# PROBLEM REQUIREMENTS
Give only the number of lines in the listing below where the string "result" occurs.

# EXERCISE DATA
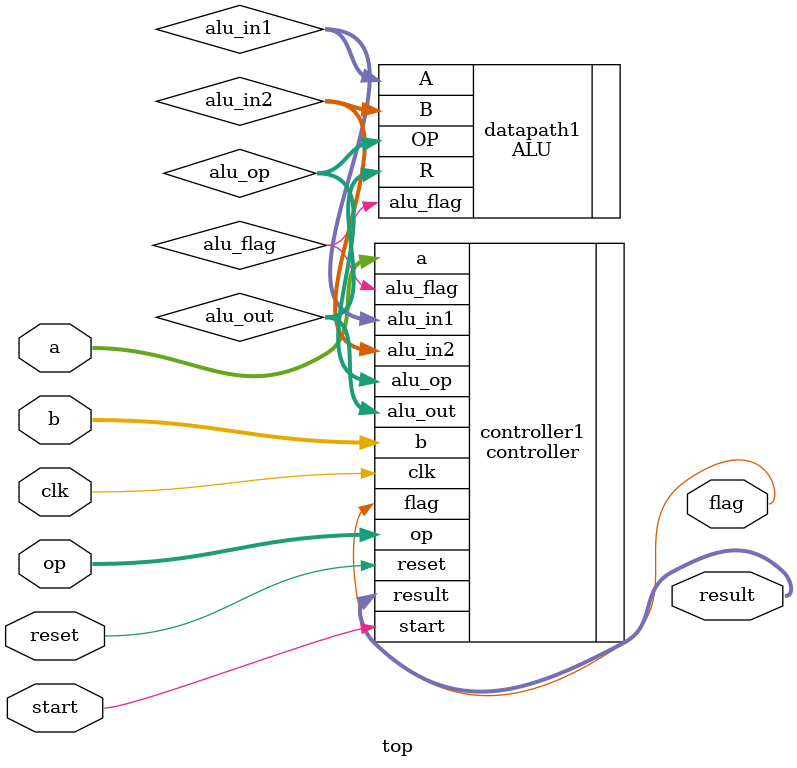
<source format=v>
module top
(
    input wire clk, reset, start,
    input wire [5:0] a, b,
    input wire [1:0] op,
    output wire [5:0] result,
    output wire flag
);

wire [5:0] alu_in1, alu_in2;
wire [1:0] alu_op;
wire [5:0] alu_out;
wire alu_flag;

controller controller1
(
    .clk(clk),
    .reset(reset),
    .start(start),
    .a(a),
    .b(b),
    .op(op),
    .alu_in1(alu_in1),
    .alu_in2(alu_in2),
    .alu_op(alu_op),
    .alu_out(alu_out),
    .alu_flag(alu_flag),
    .result(result),
    .flag(flag)
);

ALU datapath1
(
    .A(alu_in1),
    .B(alu_in2),
    .OP(alu_op),
    .R(alu_out),
    .alu_flag(alu_flag)
);

endmodule
</source>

# SOLUTION TO THE EXERCISE
2